Cresce l’opposizione in Confcommercio

12/12/2005
    venerdì9 dicembre 2005

      Pagina 12 Economia & Lavoro

      Cresce l’opposizione in Confcommercio,
      Billè verso l’autosospensione

        Si sta lavorando a un documento di sfiducia da presentare all’assemblea del 21 dicembre. Subito il nuovo successore o creazione di un triumvirato

          di Roberto Rossi / Roma

            POLTRONA È una questione di giorni e Confcommercio potrebbe avere un nuovo presidente. Il regno di Sergio Billè sta volgendo al termine. Il fronte di opposizione interno, che in queste ore sta preparando un documento di sfiducia da presentare alla prossima assemblea del 21 dicembre, si sta gonfiando sempre più. La notifica dell’avviso di garanzia da parte della magistratura di Roma per appropriazione indebita e malagestione del “fondo del presidente” è stato il collante dell’ultima ora.
            Fonti interne alla Confcommercio prospettano lo scenario di un abbandono, con auto sospensione, del presidente la prossima settimana.

            Una mossa non confermata dagli uomini vicini a Billè ma che potrebbe avere una sua logica visto il largo fronte (le associazioni di Milano, Bologna, di Roma, quelle del Veneto e del Trentino) che si sta coalizzando. La logica sarebbe quella di evitare alla prossima assemblea forti lacerazioni proprio sul suo nome. E vista l’impossibilità di ricucire Billè sarebbe disposto a fare un passo indietro prima, evitando, inoltre, un processo interno ancora più dannoso alla sua già deficitaria immagine.
            Nell’ipotesi di un’auto sospensione le strade che si prospettano sono due.

            La prima, quella istituzionale, vorrebbe la creazione di un triumvirato. Questo in ossequio a una vecchia delibera assembleare voluta proprio da Billè qualche mese fa quando il suo ingresso in politica sembrava certo. Il triumvirato sarebbe composto da Carlo Sangalli, presidente dei commercianti di Milano, da Aldo Poli, presidente dell’associazione di Pavia, e dal cuneese Ferruccio Dardanelli.

              Questa via d’uscita però non piace a tutti.
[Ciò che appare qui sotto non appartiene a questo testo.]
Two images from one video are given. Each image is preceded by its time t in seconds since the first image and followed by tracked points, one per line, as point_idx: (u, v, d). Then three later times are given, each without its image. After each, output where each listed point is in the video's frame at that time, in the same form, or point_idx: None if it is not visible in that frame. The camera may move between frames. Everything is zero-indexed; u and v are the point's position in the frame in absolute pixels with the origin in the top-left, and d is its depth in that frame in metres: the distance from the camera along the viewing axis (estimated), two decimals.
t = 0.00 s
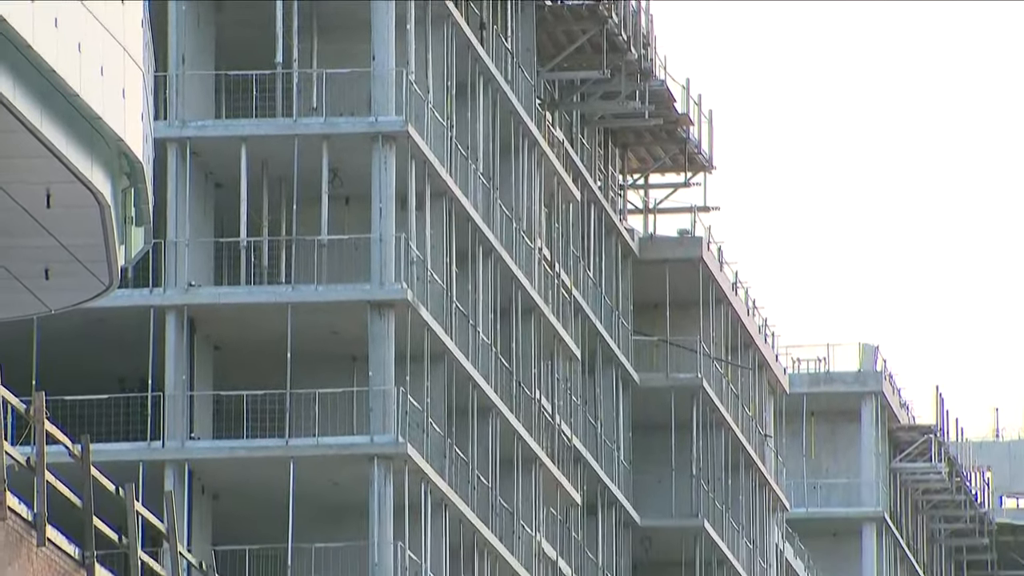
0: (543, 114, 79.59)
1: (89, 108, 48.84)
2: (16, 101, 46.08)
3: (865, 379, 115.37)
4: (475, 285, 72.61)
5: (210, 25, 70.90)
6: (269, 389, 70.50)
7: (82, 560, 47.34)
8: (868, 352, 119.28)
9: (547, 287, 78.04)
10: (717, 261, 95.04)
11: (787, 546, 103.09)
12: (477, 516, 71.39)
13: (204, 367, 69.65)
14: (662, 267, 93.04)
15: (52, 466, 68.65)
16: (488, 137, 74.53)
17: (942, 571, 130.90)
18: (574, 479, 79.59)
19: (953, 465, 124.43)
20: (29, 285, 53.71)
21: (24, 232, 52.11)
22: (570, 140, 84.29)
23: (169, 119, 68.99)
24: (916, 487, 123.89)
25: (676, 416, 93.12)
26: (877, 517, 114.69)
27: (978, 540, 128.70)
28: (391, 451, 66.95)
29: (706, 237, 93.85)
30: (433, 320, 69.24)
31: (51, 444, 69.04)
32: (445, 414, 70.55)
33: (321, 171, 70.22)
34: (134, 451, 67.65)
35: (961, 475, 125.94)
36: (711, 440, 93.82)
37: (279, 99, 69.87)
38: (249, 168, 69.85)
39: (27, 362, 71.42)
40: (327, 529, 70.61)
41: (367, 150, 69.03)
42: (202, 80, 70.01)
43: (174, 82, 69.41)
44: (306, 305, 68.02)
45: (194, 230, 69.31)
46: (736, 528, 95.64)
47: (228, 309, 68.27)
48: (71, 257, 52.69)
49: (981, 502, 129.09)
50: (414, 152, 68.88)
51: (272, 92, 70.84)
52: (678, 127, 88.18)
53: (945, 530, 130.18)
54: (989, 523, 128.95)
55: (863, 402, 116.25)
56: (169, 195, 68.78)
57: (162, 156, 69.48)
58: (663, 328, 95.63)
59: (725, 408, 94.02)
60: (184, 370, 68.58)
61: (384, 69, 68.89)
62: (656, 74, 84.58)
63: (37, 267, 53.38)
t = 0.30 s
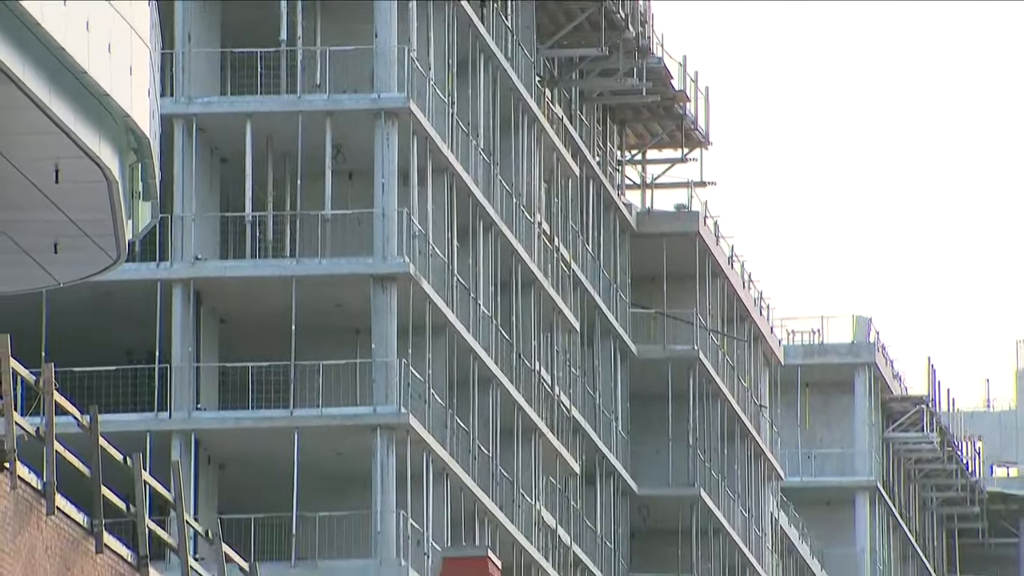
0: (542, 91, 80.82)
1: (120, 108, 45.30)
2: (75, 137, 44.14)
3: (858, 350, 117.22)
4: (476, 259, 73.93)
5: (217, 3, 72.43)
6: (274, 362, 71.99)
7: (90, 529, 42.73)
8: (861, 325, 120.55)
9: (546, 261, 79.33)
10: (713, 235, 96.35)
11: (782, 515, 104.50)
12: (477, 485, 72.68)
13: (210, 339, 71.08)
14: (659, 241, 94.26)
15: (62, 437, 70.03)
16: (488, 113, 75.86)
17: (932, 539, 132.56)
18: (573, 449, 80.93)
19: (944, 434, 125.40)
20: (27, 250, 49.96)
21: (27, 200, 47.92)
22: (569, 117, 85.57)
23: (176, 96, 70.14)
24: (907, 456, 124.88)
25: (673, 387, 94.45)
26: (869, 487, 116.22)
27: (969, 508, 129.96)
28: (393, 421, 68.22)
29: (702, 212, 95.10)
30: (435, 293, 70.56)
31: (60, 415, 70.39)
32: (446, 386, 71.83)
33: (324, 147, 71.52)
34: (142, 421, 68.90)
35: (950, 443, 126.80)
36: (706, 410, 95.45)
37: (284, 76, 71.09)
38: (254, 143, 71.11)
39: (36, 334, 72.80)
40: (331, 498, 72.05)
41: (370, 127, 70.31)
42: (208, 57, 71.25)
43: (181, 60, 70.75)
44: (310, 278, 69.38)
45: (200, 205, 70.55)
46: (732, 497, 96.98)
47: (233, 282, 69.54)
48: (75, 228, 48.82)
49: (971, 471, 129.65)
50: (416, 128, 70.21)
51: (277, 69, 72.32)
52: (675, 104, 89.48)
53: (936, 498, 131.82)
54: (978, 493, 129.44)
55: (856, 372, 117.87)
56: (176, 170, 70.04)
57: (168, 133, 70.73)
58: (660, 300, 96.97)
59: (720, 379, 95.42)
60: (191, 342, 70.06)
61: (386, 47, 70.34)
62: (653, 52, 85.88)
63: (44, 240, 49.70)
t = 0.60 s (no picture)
0: (542, 73, 82.29)
1: (108, 68, 42.95)
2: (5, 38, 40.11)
3: (851, 326, 118.47)
4: (476, 236, 75.46)
5: None
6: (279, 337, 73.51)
7: (99, 499, 38.24)
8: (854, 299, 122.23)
9: (546, 238, 80.84)
10: (709, 213, 97.94)
11: (776, 487, 106.10)
12: (478, 457, 74.22)
13: (217, 314, 72.56)
14: (657, 219, 95.71)
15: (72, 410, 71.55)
16: (489, 93, 77.40)
17: (923, 510, 133.98)
18: (572, 422, 82.53)
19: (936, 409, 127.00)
20: (36, 223, 48.16)
21: (19, 159, 46.18)
22: (568, 97, 87.08)
23: (183, 76, 71.64)
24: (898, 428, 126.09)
25: (668, 361, 96.07)
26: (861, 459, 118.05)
27: (959, 481, 131.50)
28: (396, 395, 69.92)
29: (698, 190, 96.64)
30: (437, 269, 72.10)
31: (70, 389, 71.91)
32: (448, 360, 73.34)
33: (329, 127, 73.08)
34: (150, 395, 70.53)
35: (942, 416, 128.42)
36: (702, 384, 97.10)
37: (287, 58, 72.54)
38: (260, 123, 72.66)
39: (46, 310, 74.31)
40: (337, 471, 73.52)
41: (373, 106, 71.86)
42: (214, 38, 72.73)
43: (187, 41, 72.11)
44: (315, 255, 70.98)
45: (206, 183, 72.14)
46: (728, 469, 98.60)
47: (239, 259, 71.15)
48: (70, 189, 47.00)
49: (963, 443, 131.93)
50: (418, 107, 71.75)
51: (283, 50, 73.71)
52: (673, 85, 91.09)
53: (927, 469, 133.18)
54: (969, 466, 130.98)
55: (849, 347, 119.45)
56: (183, 149, 71.57)
57: (175, 112, 72.23)
58: (657, 277, 98.54)
59: (716, 353, 97.07)
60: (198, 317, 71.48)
61: (389, 27, 71.93)
62: (651, 33, 87.48)
63: (53, 215, 47.96)
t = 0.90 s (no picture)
0: (540, 52, 83.84)
1: (114, 45, 38.83)
2: None
3: (843, 300, 120.70)
4: (476, 212, 77.08)
5: None
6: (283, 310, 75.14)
7: (107, 467, 35.14)
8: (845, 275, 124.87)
9: (544, 214, 82.44)
10: (704, 188, 99.58)
11: (770, 457, 107.68)
12: (478, 428, 75.85)
13: (223, 288, 74.19)
14: (653, 194, 97.28)
15: (81, 381, 73.17)
16: (489, 72, 79.03)
17: (912, 479, 135.58)
18: (569, 394, 84.19)
19: (925, 381, 129.18)
20: (45, 200, 43.17)
21: (19, 132, 40.99)
22: (566, 75, 88.63)
23: (189, 55, 73.34)
24: (889, 399, 127.87)
25: (664, 334, 97.72)
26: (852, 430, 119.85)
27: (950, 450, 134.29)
28: (397, 367, 71.58)
29: (694, 166, 98.27)
30: (437, 244, 73.70)
31: (79, 361, 73.51)
32: (448, 332, 74.92)
33: (331, 105, 74.74)
34: (157, 367, 72.19)
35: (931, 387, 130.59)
36: (697, 357, 98.66)
37: (292, 36, 73.98)
38: (265, 101, 74.31)
39: (56, 283, 75.92)
40: (339, 440, 75.24)
41: (374, 85, 73.46)
42: (220, 17, 74.38)
43: (194, 21, 73.86)
44: (318, 231, 72.59)
45: (212, 159, 73.78)
46: (722, 439, 100.19)
47: (245, 234, 72.76)
48: (78, 165, 41.93)
49: (952, 414, 135.06)
50: (419, 86, 73.33)
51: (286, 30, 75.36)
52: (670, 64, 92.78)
53: (915, 440, 134.45)
54: (957, 435, 134.04)
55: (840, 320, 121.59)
56: (189, 126, 73.22)
57: (182, 91, 73.92)
58: (653, 251, 100.11)
59: (710, 326, 98.77)
60: (204, 291, 73.08)
61: (390, 7, 73.49)
62: (647, 12, 89.16)
63: (62, 193, 43.00)
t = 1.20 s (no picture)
0: (539, 22, 85.46)
1: (131, 26, 39.33)
2: None
3: (835, 266, 122.78)
4: (476, 180, 78.73)
5: None
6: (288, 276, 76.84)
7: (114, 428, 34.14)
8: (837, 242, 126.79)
9: (543, 181, 84.12)
10: (700, 157, 101.27)
11: (764, 419, 109.41)
12: (478, 390, 77.57)
13: (228, 253, 75.79)
14: (649, 162, 98.94)
15: (90, 346, 74.86)
16: (488, 42, 80.66)
17: (904, 439, 137.69)
18: (568, 357, 85.90)
19: (915, 342, 131.64)
20: (51, 160, 44.07)
21: (31, 104, 41.49)
22: (565, 46, 90.25)
23: (195, 26, 74.81)
24: (880, 361, 129.90)
25: (661, 299, 99.44)
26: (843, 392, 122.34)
27: (939, 412, 136.75)
28: (399, 331, 73.23)
29: (690, 135, 99.96)
30: (438, 211, 75.30)
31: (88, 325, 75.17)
32: (449, 297, 76.60)
33: (334, 75, 76.41)
34: (165, 331, 73.85)
35: (921, 349, 133.23)
36: (692, 321, 100.37)
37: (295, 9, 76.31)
38: (270, 71, 75.94)
39: (66, 249, 77.60)
40: (345, 402, 76.78)
41: (377, 55, 75.11)
42: None
43: None
44: (322, 198, 74.22)
45: (218, 128, 75.39)
46: (717, 402, 101.97)
47: (250, 201, 74.32)
48: (86, 132, 42.61)
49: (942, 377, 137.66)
50: (420, 56, 75.00)
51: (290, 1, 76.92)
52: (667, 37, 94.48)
53: (906, 402, 136.78)
54: (947, 398, 136.60)
55: (833, 284, 123.59)
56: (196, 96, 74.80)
57: (188, 61, 75.50)
58: (650, 218, 101.72)
59: (706, 292, 100.56)
60: (210, 257, 74.60)
61: None
62: None
63: (70, 157, 43.94)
Rappresenterebbe una linea di continuità con la precedente gestione, Dardanelli è considerato uomo vicino a Billè, e in questa fase, sostengono fonti interne a Confcommercio, «sarebbe meglio evitare alchimie di palazzo».

                In che modo? Trovando una candidatura alternativa comune. Che ancora non esiste. Perché un conto è coalizzarsi contro Billè un altro è di trovare un sostituto che possa rimpiazzarlo. I nomi circolati finora non hanno trovato un gradimento collettivo. Sangalli, che pure rappresenta l’associazione più forte e con un notevole peso politico specifico, difficilmente si esporrà. Pietro Blondi, presidente dei commercianti emiliani, quello che finora si è esposto di più nella crociata contro Billè, è apprezzato per la sua figura morale ma non ha grande esperienza politica. Poca esperienza anche per il romano Cesare Pambianchi da soli due anni in confederazione.

                  C’è anche la possibilità che Billè resista alle pressioni e non si dimetta. A quel punto la battaglia si sposterebbe in assemblea (che riunisce 110 organizzazioni e 170 federazioni). L’opposizione chiederà, per la prima volta dopo anni, il voto segreto cercando di affossare il bilancio e costringendo Billè alle dimissioni.